WERKOPDRACHT:
Haal de regels eruit die beginnen bij de regel met "Variants on Rocchio, investigations on" en eindigen bij de regel met "- **Posicionamento contextual perfeito**", en neem ze ongewijzigd over.

GEGEVENSUITTREKSEL:

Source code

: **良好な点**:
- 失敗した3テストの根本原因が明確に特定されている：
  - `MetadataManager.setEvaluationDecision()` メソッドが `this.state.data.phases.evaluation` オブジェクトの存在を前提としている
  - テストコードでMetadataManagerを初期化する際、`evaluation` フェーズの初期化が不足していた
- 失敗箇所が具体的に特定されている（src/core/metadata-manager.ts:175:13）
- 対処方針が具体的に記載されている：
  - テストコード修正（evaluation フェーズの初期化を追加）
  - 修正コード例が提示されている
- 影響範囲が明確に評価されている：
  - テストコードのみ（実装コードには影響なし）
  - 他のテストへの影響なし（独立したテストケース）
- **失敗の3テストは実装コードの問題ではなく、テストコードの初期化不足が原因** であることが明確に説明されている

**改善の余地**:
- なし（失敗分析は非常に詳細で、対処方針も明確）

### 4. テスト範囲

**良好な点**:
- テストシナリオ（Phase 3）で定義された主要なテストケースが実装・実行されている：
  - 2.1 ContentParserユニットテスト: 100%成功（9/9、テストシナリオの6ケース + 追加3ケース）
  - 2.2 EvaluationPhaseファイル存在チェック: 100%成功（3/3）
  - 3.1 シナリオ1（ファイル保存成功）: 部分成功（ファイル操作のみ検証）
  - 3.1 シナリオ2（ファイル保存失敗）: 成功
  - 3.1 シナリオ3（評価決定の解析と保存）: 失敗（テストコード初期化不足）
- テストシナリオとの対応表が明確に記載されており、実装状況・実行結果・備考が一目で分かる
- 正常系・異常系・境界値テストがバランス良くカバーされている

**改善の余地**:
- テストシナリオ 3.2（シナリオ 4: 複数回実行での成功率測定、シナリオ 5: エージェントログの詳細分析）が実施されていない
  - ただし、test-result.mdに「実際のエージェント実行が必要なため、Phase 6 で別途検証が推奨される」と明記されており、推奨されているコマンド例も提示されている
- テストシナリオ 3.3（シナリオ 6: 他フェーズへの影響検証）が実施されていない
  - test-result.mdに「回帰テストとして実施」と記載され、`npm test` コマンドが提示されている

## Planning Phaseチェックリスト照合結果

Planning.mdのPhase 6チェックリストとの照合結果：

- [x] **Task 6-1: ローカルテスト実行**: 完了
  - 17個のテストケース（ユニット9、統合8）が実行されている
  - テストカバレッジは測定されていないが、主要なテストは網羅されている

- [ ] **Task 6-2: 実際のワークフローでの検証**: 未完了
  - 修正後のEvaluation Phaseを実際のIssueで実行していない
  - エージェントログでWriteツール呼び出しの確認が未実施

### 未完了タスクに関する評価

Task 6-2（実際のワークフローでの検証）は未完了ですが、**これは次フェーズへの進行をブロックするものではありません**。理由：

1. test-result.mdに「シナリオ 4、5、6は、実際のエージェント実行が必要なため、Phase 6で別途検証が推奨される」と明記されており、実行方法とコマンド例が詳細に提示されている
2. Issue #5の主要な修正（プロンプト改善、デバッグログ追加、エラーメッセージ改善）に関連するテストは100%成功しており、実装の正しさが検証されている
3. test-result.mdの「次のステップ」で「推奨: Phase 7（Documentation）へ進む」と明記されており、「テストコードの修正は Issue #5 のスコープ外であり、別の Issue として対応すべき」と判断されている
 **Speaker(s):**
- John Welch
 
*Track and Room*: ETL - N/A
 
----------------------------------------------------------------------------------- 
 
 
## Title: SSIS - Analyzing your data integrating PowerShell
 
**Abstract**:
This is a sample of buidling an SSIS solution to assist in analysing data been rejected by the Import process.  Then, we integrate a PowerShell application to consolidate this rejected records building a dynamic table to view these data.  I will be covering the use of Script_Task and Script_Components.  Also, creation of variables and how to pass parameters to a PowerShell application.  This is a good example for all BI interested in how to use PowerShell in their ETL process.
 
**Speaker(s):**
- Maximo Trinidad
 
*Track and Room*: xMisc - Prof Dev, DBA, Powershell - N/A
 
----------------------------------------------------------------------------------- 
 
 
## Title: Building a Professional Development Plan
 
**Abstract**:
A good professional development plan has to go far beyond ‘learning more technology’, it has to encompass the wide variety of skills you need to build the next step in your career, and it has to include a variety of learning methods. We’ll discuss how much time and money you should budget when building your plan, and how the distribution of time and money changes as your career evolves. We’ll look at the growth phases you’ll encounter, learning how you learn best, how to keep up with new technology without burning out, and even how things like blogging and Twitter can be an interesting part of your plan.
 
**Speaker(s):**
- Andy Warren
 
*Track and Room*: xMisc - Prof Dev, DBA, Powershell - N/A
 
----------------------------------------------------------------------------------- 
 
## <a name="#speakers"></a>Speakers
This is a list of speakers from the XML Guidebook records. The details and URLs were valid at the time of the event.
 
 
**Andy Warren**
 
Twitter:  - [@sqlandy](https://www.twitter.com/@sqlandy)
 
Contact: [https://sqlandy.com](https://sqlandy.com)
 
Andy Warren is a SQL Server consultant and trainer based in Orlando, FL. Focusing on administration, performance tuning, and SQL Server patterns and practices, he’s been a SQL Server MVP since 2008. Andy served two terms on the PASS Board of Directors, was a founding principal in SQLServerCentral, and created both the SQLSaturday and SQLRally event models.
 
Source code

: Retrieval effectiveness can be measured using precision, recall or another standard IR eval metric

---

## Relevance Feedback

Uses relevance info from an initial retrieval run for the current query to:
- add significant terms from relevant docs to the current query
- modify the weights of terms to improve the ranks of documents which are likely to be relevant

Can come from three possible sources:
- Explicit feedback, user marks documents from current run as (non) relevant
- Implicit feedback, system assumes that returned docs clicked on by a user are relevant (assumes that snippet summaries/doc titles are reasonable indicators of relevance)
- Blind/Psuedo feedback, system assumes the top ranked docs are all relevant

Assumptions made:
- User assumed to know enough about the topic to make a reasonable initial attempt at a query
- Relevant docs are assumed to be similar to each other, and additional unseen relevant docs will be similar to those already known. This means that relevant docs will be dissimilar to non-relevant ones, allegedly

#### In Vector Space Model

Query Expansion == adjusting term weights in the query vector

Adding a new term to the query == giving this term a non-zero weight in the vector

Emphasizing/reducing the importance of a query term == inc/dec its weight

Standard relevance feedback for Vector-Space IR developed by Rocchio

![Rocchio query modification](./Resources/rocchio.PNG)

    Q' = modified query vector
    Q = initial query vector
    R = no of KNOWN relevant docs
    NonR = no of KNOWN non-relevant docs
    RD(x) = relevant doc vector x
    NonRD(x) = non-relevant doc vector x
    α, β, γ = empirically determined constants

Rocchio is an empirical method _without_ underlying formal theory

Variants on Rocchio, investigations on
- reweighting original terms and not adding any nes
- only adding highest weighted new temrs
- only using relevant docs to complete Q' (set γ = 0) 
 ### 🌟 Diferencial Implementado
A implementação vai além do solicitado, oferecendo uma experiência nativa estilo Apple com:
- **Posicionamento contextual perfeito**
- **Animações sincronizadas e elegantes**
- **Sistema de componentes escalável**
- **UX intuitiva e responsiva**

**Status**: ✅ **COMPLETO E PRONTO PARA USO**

OPLOSSING:
Variants on Rocchio, investigations on
- reweighting original terms and not adding any nes
- only adding highest weighted new temrs
- only using relevant docs to complete Q' (set γ = 0) 
 ### 🌟 Diferencial Implementado
A implementação vai além do solicitado, oferecendo uma experiência nativa estilo Apple com:
- **Posicionamento contextual perfeito**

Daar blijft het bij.